Disentangling Linguistic intelligence: Current limitations and future trends in generalisation in Large Language Models
The current reported success of large language models is based on computationally (and environmentally) expensive algorithms and prohibitively large amounts of data that are available for only a few, non-representative languages. This limitation reduces the access to natural language processing technology to a few dominant languages and modalities and leads to the development of systems that are not human-like, with great potential for unfairness and bias.
To reach better, possibly human-like, abilities in neural networks' abstraction and generalisation, we need to develop tasks and data that train the networks to more complex and compositional linguistic abilities. We identify these abilities as the intelligent ability to infer patterns of regularities in unstructured data, generalise from few examples, using abstractions that are valid across possibly very different languages.
We have developed a new set of tasks inspired by IQ intelligence tests.

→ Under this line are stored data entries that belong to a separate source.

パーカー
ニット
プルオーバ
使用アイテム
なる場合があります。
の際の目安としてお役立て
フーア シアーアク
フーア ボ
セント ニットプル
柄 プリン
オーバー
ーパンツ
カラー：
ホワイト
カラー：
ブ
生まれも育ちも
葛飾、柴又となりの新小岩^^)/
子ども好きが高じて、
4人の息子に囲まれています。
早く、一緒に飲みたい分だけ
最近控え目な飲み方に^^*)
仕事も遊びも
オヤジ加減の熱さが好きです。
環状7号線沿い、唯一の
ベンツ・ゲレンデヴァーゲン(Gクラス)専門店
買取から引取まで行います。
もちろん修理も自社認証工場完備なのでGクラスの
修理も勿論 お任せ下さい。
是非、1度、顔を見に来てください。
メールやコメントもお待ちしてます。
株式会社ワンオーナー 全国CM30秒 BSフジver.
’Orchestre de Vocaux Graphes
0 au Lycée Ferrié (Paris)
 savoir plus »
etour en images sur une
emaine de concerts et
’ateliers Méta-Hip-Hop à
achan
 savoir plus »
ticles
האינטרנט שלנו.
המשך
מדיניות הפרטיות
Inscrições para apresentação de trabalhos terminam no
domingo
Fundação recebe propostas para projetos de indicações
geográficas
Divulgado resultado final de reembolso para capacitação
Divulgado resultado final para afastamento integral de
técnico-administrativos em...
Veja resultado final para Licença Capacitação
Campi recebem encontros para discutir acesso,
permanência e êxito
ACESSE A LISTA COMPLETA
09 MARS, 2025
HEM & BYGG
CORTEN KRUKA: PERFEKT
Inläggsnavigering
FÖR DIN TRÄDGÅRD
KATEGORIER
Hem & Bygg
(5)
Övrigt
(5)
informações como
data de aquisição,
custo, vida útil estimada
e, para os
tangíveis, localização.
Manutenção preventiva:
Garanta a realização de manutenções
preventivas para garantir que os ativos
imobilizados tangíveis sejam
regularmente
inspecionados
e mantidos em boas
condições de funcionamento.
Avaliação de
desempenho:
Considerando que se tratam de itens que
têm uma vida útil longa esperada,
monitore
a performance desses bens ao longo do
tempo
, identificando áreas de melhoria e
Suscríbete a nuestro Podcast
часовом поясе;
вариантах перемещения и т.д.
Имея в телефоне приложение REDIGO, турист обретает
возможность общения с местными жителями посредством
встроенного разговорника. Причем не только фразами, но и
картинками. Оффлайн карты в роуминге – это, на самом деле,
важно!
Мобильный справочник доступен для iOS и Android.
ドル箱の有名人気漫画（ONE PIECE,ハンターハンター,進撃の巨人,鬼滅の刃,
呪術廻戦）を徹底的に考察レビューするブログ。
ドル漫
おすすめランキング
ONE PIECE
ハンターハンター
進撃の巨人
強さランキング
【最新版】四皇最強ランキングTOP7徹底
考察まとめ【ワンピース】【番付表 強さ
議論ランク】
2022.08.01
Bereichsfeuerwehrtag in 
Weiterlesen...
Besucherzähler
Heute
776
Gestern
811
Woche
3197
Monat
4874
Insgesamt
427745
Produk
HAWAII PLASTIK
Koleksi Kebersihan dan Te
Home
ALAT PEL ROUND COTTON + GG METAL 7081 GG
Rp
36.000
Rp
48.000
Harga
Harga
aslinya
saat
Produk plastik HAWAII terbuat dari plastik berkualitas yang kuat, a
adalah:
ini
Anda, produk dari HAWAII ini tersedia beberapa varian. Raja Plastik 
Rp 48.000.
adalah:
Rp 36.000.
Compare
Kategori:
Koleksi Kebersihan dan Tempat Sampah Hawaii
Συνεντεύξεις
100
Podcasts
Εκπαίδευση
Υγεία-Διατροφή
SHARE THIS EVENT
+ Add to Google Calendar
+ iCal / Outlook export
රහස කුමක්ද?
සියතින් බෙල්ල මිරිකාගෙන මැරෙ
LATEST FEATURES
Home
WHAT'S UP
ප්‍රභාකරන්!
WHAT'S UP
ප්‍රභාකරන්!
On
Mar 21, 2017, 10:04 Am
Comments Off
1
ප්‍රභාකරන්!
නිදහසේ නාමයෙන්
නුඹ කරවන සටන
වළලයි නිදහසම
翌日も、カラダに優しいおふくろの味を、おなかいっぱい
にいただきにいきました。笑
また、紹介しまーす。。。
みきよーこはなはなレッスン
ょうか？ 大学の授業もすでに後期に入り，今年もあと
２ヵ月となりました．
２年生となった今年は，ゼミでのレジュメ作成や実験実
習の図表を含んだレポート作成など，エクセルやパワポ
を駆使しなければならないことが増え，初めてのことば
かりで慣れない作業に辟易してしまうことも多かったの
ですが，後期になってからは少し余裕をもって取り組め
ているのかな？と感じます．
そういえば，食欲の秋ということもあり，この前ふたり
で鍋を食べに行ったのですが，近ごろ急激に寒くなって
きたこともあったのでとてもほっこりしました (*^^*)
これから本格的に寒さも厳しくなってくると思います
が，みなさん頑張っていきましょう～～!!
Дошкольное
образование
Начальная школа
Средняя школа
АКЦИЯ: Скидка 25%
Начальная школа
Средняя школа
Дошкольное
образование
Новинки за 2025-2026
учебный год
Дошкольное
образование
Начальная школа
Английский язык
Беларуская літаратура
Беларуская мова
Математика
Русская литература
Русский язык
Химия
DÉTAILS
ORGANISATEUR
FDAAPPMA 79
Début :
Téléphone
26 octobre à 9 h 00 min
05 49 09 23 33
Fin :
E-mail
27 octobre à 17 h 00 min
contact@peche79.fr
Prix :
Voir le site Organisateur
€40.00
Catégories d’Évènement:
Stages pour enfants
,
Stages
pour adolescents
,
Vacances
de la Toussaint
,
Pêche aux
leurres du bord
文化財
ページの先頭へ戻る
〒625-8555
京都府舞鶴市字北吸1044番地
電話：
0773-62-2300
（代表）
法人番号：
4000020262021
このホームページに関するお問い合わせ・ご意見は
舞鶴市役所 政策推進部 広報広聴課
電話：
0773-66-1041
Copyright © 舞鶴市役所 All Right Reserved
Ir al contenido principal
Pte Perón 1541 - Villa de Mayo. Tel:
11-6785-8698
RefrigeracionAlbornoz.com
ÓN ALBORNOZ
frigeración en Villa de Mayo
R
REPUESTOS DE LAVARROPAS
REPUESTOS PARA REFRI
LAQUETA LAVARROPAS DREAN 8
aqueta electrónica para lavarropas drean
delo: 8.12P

These tasks are developed specifically for language and learn disentangled linguistic representations of underlying linguistic rules of grammar.
These investigations can lead to three beneficial improvements of methods and practices: (i) deep, compositional representations would be learnt, thus reducing needs in data size; (ii) current machine learning methods would be extended to low-resources languages or low-resource modalities and scenarios; (iii) higher-level abstractions would be learnt, avoiding the use of superficial, associative cues that are the cause of bias and potential harm in the representations learned by current artificial linguistic systems.
Paola Merlo is the head of the interdisciplinary research group Computational Learning and Computational Linguistics (CLCL). The group is concerned with interdisciplinary research combining linguistic modelling with machine learning techniques. She is currently involved in the centre of competence in research on the evolution of language, NCCR Evolving Language, where she develops work on compositionality through computational methods.
Over the years, Prof. Merlo has provided service to the Association for Computational Linguistics, as past editor of its main journal, Computational Linguistics, as member of several executive committees and as general chair of some of its main conferences. She holds the distinction of ACL Fellow for pioneering research on foundational problems in the automatic acquisition of structure and meaning.
Prof. Merlo holds a doctorate from the University of Maryland, has been an associate research fellow at the University of Pennsylvania, and has been visiting scholar at Edinburgh, Stanford and Uppsala University.
She has recently been awarded an SNSF Advanced grant, Disentangling Linguistic Intelligence: automatic generalisation of structure and meaning across languages.